READERSVOICE.COM: If you lived in a town or city that knew nothing about mini-comics, where there were no small press expos, no Center for Cartoon Studies, maybe just an art college, and say the most people knew about comics were childhood memories or newspaper strips, what steps might you take to start a mini-comics tradition?
JOE LAMBERT: That’s a really good question. I actually grew up in a small town that fits that description perfectly. No comic shops even. Back then the best I could do was with whatever the grocery store magazine rack and local library carried.
And even when I lived in New York and Denver I was never really that aware of comic cons or shops that carried mini-comics.
It’s a lot like music. How do you get exposed to certain bands or genres of music? Sometimes it’s where you live, if you go to a lot of concerts. It used to be about shops and radio stations and magazines. Now it’s still some of those things, and a lot of internet sites and blogs and whatever.
I’m not saying that you have to live in Portland or Brooklyn to be exposed to sweet mini-comics (it would probably help), but I think if you don’t live in an area with lots of comic events and shops and cartoonists like those cities you have to do some digging around.
And it’s not that hard. It’s not like music in that you can’t download comics like you can download music, but I think cartoonists are becoming more internet-responsible with putting up samples and maybe even a few whole-stories that you can read online, and there is a ton of stuff out there that you can find once you have a foot in the door.
Often that foot in the door comes from a friend with a recommendation. So if you read a great comic tell a friend! I often have people come to me at a con and tell me that a buddy of theirs showed them one of my mini’s, and that is a very cool thing.
Here are some good sites for getting started with a mini-comics library: Secret Acres; One Percent Press; Tugboat Press; Partyka; Quimby’s Bookstore; I Know Joe Kimpel; Sparkplug Comics; Atomic Books; Microcosm; Alternative Comics.
I think those are all pretty standard and obvious for people who know about them, but I hope they’re helpful to everyone else.
RV: When did you make your first mini-comic and what was it about? How did you manufacture and distribute it?
JL: After my first few weeks at The Center for Cartoon Studies I was in the production lab (the studio space the students shared, complete with drawing tables, paper-cutters and photocopiers) drawing with my buddy JP Coovert. I showed him some comics I drew for my website.
Just for fun he made photocopies of them and showed me how to lay them out so that I could make a twelve page booklet out of them. We printed up a few of copies and I had my first mini-comic.
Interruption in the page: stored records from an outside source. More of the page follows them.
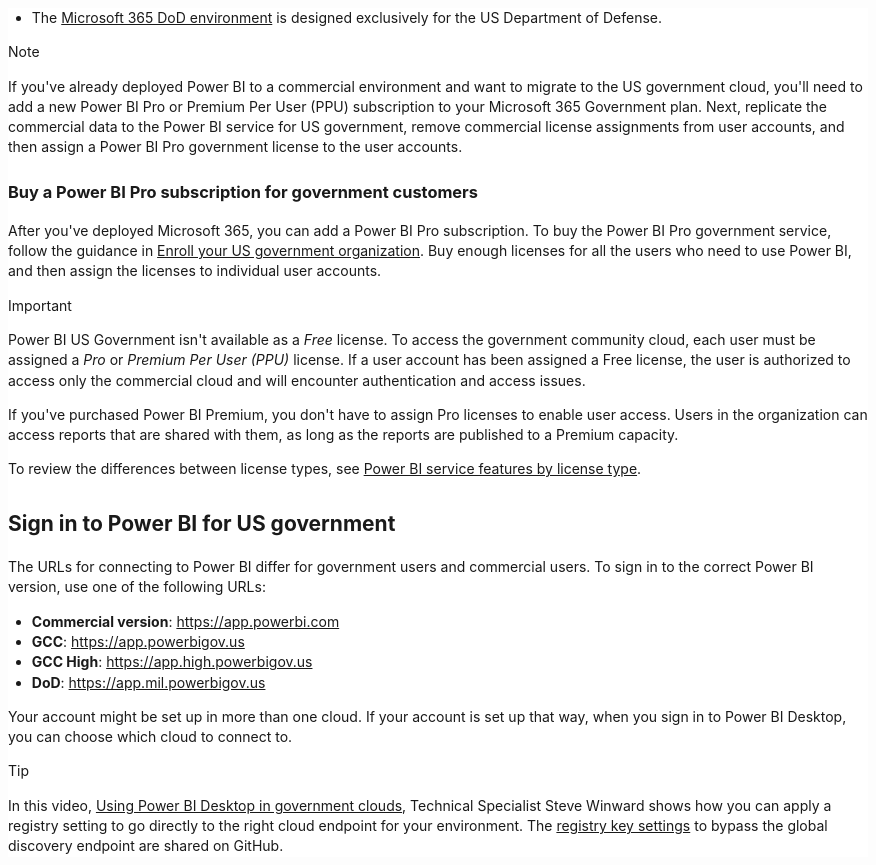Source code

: * The [Microsoft 365 DoD environment](/office365/servicedescriptions/office-365-platform-service-description/office-365-us-government/gcc-high-and-dod) is designed exclusively for the US Department of Defense.


> [!NOTE]
> If you've already deployed Power BI to a commercial environment and want to migrate to the US government cloud, you'll need to add a new Power BI Pro or Premium Per User (PPU) subscription to your Microsoft 365 Government plan. Next, replicate the commercial data to the Power BI service for US government, remove commercial license assignments from user accounts, and then assign a Power BI Pro government license to the user accounts.
>
>
### Buy a Power BI Pro subscription for government customers

After you've deployed Microsoft 365, you can add a Power BI Pro subscription. To buy the Power BI Pro government service, follow the guidance in [Enroll your US government organization](service-govus-signup.md). Buy enough licenses for all the users who need to use Power BI, and then assign the licenses to individual user accounts.

> [!IMPORTANT]
> Power BI US Government isn't available as a *Free* license. To access the government community cloud, each user must be assigned a *Pro* or *Premium Per User (PPU)* license. If a user account has been assigned a Free license, the user is authorized to access only the commercial cloud and will encounter authentication and access issues. 
> 
> If you've purchased Power BI Premium, you don't have to assign Pro licenses to enable user access.  Users in the organization can access reports that are shared with them, as long as the reports are published to a Premium capacity. 
> 
> To review the differences between license types, see [Power BI service features by license type](../fundamentals/service-features-license-type.md).
>

## Sign in to Power BI for US government

The URLs for connecting to Power BI differ for government users and commercial users. To sign in to the correct Power BI version, use one of the following URLs:

* **Commercial version**: https://app.powerbi.com 
* **GCC**: https://app.powerbigov.us
* **GCC High**: https://app.high.powerbigov.us
* **DoD**: https://app.mil.powerbigov.us

Your account might be set up in more than one cloud. If your account is set up that way, when you sign in to Power BI Desktop, you can choose which cloud to connect to.

>[!TIP]
>In this video, [Using Power BI Desktop in government clouds](https://www.youtube.com/watch?v=CTMG1OE17uk), Technical Specialist Steve Winward shows how you can apply a registry setting to go directly to the right cloud endpoint for your environment. The [registry key settings](https://github.com/SteveWinward/PowerBI/blob/master/WriteUps/power-bi-desktop-sovereign-config.md) to bypass the global discovery endpoint are shared on GitHub.
>
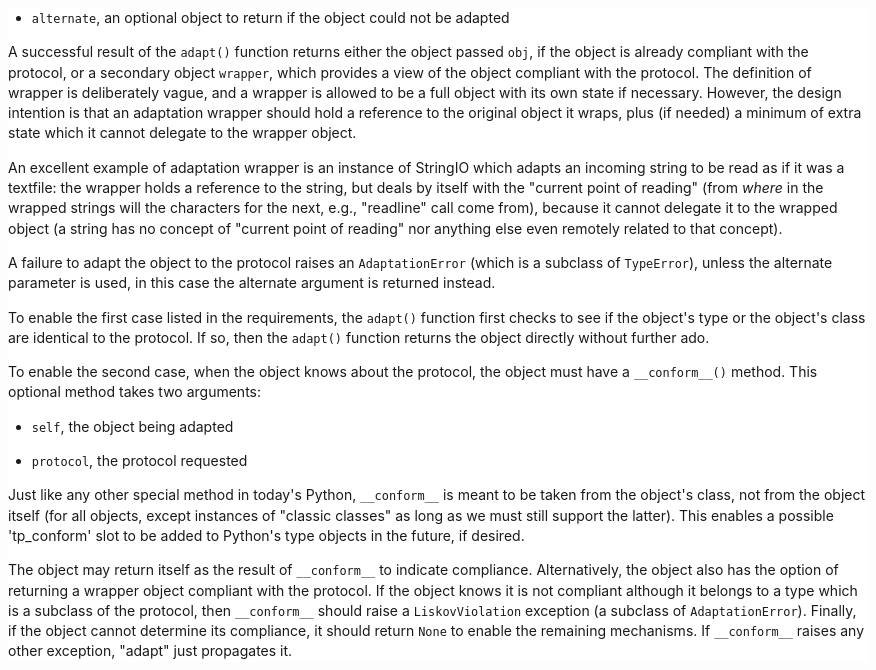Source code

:- ``alternate``, an optional object to return if the object could
  not be adapted

A successful result of the ``adapt()`` function returns either the
object passed ``obj``, if the object is already compliant with the
protocol, or a secondary object ``wrapper``, which provides a view
of the object compliant with the protocol.  The definition of
wrapper is deliberately vague, and a wrapper is allowed to be a
full object with its own state if necessary.  However, the design
intention is that an adaptation wrapper should hold a reference to
the original object it wraps, plus (if needed) a minimum of extra
state which it cannot delegate to the wrapper object.

An excellent example of adaptation wrapper is an instance of
StringIO which adapts an incoming string to be read as if it was a
textfile: the wrapper holds a reference to the string, but deals
by itself with the "current point of reading" (from *where* in the
wrapped strings will the characters for the next, e.g., "readline"
call come from), because it cannot delegate it to the wrapped
object (a string has no concept of "current point of reading" nor
anything else even remotely related to that concept).

A failure to adapt the object to the protocol raises an
``AdaptationError`` (which is a subclass of ``TypeError``), unless the
alternate parameter is used, in this case the alternate argument
is returned instead.

To enable the first case listed in the requirements, the ``adapt()``
function first checks to see if the object's type or the object's
class are identical to the protocol.  If so, then the ``adapt()``
function returns the object directly without further ado.

To enable the second case, when the object knows about the
protocol, the object must have a ``__conform__()`` method.  This
optional method takes two arguments:

- ``self``, the object being adapted

- ``protocol``, the protocol requested

Just like any other special method in today's Python, ``__conform__``
is meant to be taken from the object's class, not from the object
itself (for all objects, except instances of "classic classes" as
long as we must still support the latter).  This enables a
possible 'tp_conform' slot to be added to Python's type objects in
the future, if desired.

The object may return itself as the result of ``__conform__`` to
indicate compliance.  Alternatively, the object also has the
option of returning a wrapper object compliant with the protocol.
If the object knows it is not compliant although it belongs to a
type which is a subclass of the protocol, then ``__conform__`` should
raise a ``LiskovViolation`` exception (a subclass of ``AdaptationError``).
Finally, if the object cannot determine its compliance, it should
return ``None`` to enable the remaining mechanisms.  If ``__conform__``
raises any other exception, "adapt" just propagates it.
The comics were a handful of pseudo-journal strips and jokes, autobiographical for the most part. I gave it to a few of my friends at the school.
A few weeks later I produced my first original mini-comic called I Will Bite You!. It was about an angry monster-boy who went around biting people and eventually taking it too far. I drew it with a pen, laid the pages out in Photoshop and printed the interior pages on a photocopier on regular copy paper. The cover was a two-color screen print on 80lb cover paper (we have a screen-printing lab at CCS).
I distributed it at the Small Press Expo in Bethesda Maryland, and take it to every convention I’ve been to since. I keep in print and have probably printed at least 500 copies over the last four years. It’s also available at Secret Acres.com and One Percent Press.com and I Know Joe Kimpel.com and a few shops that carry mini-comics.